Data entries:
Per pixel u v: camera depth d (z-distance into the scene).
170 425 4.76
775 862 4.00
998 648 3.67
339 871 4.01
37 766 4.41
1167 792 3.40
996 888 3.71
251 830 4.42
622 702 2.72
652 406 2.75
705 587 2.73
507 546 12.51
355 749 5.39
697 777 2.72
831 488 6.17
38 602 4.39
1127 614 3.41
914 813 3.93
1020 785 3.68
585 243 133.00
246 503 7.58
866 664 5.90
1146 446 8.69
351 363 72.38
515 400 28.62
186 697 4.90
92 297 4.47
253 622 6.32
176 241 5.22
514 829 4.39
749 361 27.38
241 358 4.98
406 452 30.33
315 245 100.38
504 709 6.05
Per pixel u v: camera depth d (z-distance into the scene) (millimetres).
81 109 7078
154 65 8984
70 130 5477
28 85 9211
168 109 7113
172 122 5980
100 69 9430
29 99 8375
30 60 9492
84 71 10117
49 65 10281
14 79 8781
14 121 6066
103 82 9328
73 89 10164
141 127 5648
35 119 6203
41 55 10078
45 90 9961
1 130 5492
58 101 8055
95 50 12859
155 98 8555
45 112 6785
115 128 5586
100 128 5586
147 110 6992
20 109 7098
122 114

◆ What you should do ◆
Look back at the data above. Transcribe exactly the lines starting at the line that contains "339 871 4.01" and ending at the line that contains "866 664 5.90".

◆ Answer below ◆
339 871 4.01
37 766 4.41
1167 792 3.40
996 888 3.71
251 830 4.42
622 702 2.72
652 406 2.75
705 587 2.73
507 546 12.51
355 749 5.39
697 777 2.72
831 488 6.17
38 602 4.39
1127 614 3.41
914 813 3.93
1020 785 3.68
585 243 133.00
246 503 7.58
866 664 5.90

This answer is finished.